▶ _YOUR ASSIGNMENT_:
Can you repeat every line of text in this listing exactly, leaving out the pictures?

▶ _DATA SUPPLIED_:

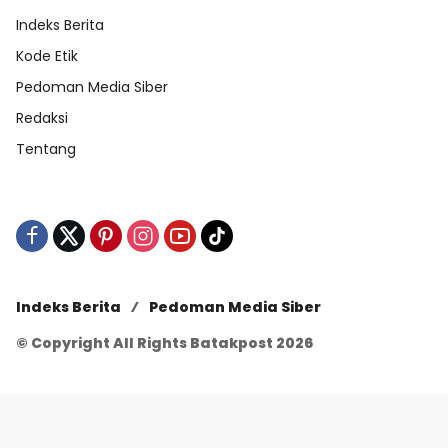
Indeks Berita
Kode Etik
Pedoman Media Siber
Redaksi
Tentang
Indeks Berita
Pedoman Media Siber
© Copyright All Rights Batakpost 2026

▶ _COMPLETED EXERCISE_:
Indeks Berita
Kode Etik
Pedoman Media Siber
Redaksi
Tentang
Indeks Berita
Pedoman Media Siber
© Copyright All Rights Batakpost 2026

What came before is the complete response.